— Begin AVAILABLE DATA —

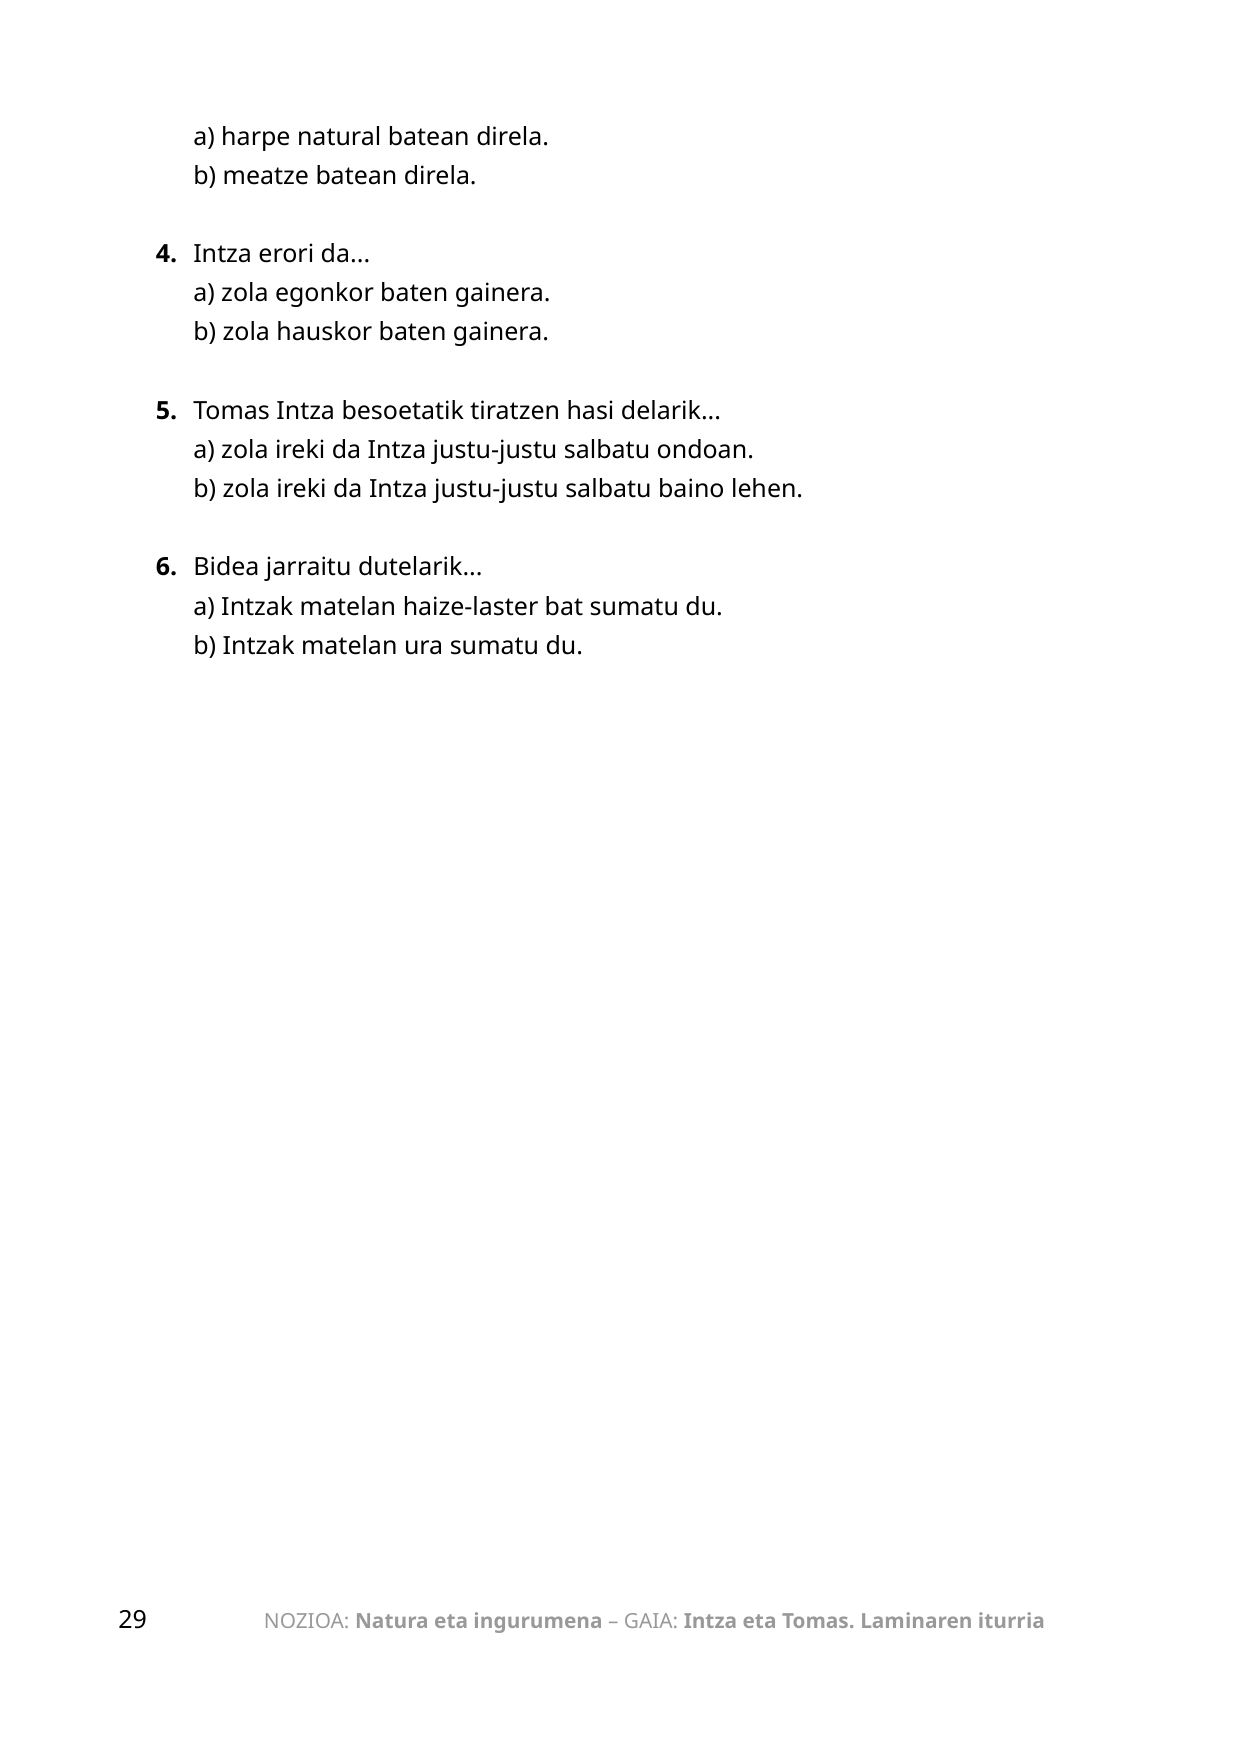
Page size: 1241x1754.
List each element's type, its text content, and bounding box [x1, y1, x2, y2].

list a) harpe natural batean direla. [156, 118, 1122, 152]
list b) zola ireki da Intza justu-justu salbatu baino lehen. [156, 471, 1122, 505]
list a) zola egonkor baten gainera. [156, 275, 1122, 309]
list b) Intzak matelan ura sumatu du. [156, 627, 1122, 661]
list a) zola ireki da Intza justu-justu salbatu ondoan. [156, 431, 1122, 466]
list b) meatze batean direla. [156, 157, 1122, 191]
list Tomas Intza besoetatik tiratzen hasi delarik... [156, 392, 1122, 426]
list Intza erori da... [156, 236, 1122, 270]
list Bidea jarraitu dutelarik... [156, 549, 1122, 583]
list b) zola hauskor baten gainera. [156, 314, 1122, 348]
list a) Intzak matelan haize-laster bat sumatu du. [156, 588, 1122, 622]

— End AVAILABLE DATA —

# WHAT YOU NEED TO DO:
Write out all of the material above again, switching "bounding box" to "enclosing rectangle" and leaving everything else as it is. Omit the pictures.

# COMPLETE ANSWER:
Page size: 1241x1754.
List each element's type, its text content, and enclosing rectangle [x1, y1, x2, y2].

list a) harpe natural batean direla. [156, 118, 1122, 152]
list b) zola ireki da Intza justu-justu salbatu baino lehen. [156, 471, 1122, 505]
list a) zola egonkor baten gainera. [156, 275, 1122, 309]
list b) Intzak matelan ura sumatu du. [156, 627, 1122, 661]
list a) zola ireki da Intza justu-justu salbatu ondoan. [156, 431, 1122, 466]
list b) meatze batean direla. [156, 157, 1122, 191]
list Tomas Intza besoetatik tiratzen hasi delarik... [156, 392, 1122, 426]
list Intza erori da... [156, 236, 1122, 270]
list Bidea jarraitu dutelarik... [156, 549, 1122, 583]
list b) zola hauskor baten gainera. [156, 314, 1122, 348]
list a) Intzak matelan haize-laster bat sumatu du. [156, 588, 1122, 622]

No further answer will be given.